[AIM OF THE TASK]: Read the entries below and pull out each line with the string "transportu".

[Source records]
▬▬▬

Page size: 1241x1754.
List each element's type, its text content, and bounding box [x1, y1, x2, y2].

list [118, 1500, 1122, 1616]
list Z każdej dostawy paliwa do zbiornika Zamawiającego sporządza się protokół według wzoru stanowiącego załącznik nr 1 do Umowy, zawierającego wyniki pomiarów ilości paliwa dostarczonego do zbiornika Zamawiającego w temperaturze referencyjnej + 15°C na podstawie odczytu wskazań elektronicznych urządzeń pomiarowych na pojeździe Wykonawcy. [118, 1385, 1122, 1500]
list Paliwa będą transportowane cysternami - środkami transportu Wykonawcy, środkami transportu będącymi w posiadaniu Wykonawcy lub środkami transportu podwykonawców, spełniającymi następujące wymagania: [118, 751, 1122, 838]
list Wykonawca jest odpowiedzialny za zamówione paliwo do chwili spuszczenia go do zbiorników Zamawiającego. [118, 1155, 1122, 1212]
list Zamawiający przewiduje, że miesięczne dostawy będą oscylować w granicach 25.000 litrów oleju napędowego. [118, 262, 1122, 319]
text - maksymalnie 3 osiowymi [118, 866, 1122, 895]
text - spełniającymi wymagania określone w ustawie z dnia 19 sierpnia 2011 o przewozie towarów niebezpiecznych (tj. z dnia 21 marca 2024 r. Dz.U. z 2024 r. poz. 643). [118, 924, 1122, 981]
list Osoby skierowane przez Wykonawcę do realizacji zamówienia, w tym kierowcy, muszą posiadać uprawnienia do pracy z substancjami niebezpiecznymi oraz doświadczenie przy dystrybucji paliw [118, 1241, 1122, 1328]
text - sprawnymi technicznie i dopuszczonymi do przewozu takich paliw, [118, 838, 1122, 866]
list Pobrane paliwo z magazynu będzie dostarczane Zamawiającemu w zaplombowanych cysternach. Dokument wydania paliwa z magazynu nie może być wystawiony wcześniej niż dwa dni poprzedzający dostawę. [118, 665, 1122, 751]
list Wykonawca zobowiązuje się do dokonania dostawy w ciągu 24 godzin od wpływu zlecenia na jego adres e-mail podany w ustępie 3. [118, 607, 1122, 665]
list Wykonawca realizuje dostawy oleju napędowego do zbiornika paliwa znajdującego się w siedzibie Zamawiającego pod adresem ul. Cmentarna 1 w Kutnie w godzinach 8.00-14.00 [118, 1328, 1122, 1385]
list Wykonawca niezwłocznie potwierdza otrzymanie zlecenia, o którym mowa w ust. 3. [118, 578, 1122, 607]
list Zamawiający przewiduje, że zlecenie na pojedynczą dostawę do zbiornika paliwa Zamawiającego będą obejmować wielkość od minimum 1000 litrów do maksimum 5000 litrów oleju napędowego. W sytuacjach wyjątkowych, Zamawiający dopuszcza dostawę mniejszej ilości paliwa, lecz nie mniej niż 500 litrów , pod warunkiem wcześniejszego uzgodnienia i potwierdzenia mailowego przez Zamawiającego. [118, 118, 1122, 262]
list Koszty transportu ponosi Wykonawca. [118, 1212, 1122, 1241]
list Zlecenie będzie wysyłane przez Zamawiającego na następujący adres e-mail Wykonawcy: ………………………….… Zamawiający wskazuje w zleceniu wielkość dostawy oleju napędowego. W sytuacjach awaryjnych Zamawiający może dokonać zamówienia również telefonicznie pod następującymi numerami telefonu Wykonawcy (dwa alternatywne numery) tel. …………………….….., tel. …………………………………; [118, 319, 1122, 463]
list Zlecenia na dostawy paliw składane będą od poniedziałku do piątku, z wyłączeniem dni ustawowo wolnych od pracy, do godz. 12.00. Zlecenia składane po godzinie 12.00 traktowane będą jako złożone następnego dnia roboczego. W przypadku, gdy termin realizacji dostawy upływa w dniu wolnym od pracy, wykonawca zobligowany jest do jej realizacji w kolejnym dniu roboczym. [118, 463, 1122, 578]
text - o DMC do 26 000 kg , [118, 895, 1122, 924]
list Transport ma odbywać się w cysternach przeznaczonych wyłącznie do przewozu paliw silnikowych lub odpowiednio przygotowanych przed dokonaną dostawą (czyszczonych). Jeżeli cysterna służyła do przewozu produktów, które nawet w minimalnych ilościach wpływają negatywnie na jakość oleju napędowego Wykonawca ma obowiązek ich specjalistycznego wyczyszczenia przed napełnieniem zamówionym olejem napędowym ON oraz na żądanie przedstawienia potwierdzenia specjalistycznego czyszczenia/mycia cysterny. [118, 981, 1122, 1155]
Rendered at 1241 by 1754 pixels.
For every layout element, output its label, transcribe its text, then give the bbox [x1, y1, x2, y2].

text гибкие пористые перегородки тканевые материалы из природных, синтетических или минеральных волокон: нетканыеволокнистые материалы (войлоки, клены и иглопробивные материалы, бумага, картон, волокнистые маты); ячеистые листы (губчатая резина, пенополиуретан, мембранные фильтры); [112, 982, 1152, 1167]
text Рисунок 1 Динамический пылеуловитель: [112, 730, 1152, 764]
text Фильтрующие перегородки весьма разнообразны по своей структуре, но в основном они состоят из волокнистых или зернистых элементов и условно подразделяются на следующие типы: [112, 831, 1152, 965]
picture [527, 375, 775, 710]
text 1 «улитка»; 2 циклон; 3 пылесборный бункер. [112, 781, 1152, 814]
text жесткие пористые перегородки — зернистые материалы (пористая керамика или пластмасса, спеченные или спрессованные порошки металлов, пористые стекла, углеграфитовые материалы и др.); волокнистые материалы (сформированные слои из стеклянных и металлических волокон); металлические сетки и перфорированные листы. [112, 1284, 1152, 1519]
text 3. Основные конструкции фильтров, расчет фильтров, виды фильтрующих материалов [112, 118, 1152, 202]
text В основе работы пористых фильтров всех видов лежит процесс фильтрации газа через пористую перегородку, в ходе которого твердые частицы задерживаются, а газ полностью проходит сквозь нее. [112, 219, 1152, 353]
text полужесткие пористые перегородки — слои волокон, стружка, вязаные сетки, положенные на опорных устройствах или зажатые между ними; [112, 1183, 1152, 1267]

▬▬▬

[SOLUTION]:
list Paliwa będą transportowane cysternami - środkami transportu Wykonawcy, środkami transportu będącymi w posiadaniu Wykonawcy lub środkami transportu podwykonawców, spełniającymi następujące wymagania: [118, 751, 1122, 838]
list Koszty transportu ponosi Wykonawca. [118, 1212, 1122, 1241]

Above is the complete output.